I'm a little late on catching the New York Times' 10 Best Books of 2007. As if I needed a reason to go the bookstore and browse for a new book, book buying addict that I am . . . Check out the winners of 2007 if you haven't already. . . And please share any other 2007 award lists that have recently come out if you'd like. The book shopper in me can always use a little help. (Smile). Oh, also, if you've read any of these books and disagree that they should've made the list, save me some $$$$ and let me know that too!
http://www.nytimes.com/2007/12/09/boo...

As a self-confessed and proud book buying/reading addict, I often start a book and then throw it down because the book snob in me just cannot waste precious reading time on uninspiring, mind-numbing, sleep-inducing material.
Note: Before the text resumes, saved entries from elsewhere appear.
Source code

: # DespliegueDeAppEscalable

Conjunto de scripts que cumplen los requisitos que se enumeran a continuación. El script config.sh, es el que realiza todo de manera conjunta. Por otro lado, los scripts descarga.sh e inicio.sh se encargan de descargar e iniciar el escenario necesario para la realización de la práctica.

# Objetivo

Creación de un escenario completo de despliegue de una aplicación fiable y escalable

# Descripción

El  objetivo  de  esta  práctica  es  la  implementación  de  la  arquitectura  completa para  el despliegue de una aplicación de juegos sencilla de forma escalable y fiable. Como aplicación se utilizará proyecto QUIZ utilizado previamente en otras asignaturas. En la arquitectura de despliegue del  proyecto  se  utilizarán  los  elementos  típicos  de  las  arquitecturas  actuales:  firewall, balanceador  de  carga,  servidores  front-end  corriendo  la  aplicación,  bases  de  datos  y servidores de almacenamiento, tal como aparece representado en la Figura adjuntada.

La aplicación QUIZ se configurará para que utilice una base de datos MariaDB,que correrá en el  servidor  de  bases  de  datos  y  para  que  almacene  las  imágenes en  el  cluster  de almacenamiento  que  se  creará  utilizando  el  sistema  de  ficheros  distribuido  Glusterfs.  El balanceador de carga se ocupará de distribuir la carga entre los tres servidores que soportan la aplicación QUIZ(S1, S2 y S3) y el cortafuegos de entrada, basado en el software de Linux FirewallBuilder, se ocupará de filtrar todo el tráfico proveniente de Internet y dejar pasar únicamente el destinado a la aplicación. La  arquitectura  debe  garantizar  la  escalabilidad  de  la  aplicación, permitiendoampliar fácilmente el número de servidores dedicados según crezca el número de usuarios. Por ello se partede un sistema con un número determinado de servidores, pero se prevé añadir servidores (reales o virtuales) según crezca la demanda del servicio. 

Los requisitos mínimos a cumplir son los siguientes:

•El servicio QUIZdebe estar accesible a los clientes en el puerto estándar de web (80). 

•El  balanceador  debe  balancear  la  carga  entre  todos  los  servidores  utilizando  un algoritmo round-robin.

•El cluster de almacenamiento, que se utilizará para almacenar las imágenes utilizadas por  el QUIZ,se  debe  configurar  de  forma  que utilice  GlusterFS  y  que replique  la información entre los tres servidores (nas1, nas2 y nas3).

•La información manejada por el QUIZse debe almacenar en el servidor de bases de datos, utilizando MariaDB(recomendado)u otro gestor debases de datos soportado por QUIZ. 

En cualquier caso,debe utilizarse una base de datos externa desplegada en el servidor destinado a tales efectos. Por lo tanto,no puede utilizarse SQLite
There are too many GOOD books to read and just too little time in life to read them all to force myself to read a book I'm not enjoying. What is the last book you started and stopped and why?
I recently started and stopped Jen Lancaster's Bitter is the New Black, not because the book falls into the categories of any of the adjectives above (I'm sure it's a pretty good book b/c it's raved about by chick-lit lovers everywhere). I stopped because I generally don't enjoy chick lit and found this book to be much like a lot of the chick lit I've started and stopped in the past - no matter how good it is, I often either skim it quickly or just become too bored to finish it. I am beating myself up for paying $13.95 for the book when it is now at the bottom of one of my deep office drawers to be retrieved . .. oh, someday.

These are all "comfort books" for me that I read again and again, enjoying them each time as if that time were my first: Zora Neale Hurston's Their Eyes Were Watching God; Roald Dahl's Charlie and the Chocolate Factory; Madeleine L'Engle's A Wrinkle in Time; Barbara Robinson's The Best Christmas Pageant Ever; and Wilson Rawls'
Where the Red Fern Grows. These are all books that taught me to love and appreciate reading as a child.

I have a fetish about the font of the print in the book and the feel of the pages. (I have bought so many unworthy, terribly written books just because they "feel good" in the bookstore and regretted it later. Likewise, I'm sure that I'm missing out on a number of really good books simply because the font/type sucks or the cover is ugly. I know, I know, you can't judge a book by its cover.) If a book doesn't have the feel and look I want, I don't enjoy reading it as well and likely will not finish it unless the writing is just entrancing. And although I prefer collecting my favorites in hardcover, I must say I like the feel of a paperback for reading. Weird, I know. What I've started doing is trying out books by getting them basically for free through paperbackswap.com, at a discounted rate through amazon.com, or in a Mass Market Paperback edition and then, if I really really like the book, I'll invest in a hardcover.
Oh and I also was an English major in undergrad, so I still fight off the urges to (1) highlight; (2) write my thoughts in the margin; and (3) circle and immediately look up words I don't know.

The Bluest Eye by Toni Morrison in both paperback and hardback because it is one of my favorite pieces of fiction. The Holy Bible New King James Version.

I have an extremely hectic schedule right now so I haven't been as active with this group and haven't had nearly enough time to read as I usually do, but here's my wish list of January "to-reads":
The Pillars of the Earth by Ken Follett, New England White by Stephen Carter and (if there's time) The Kite Runner.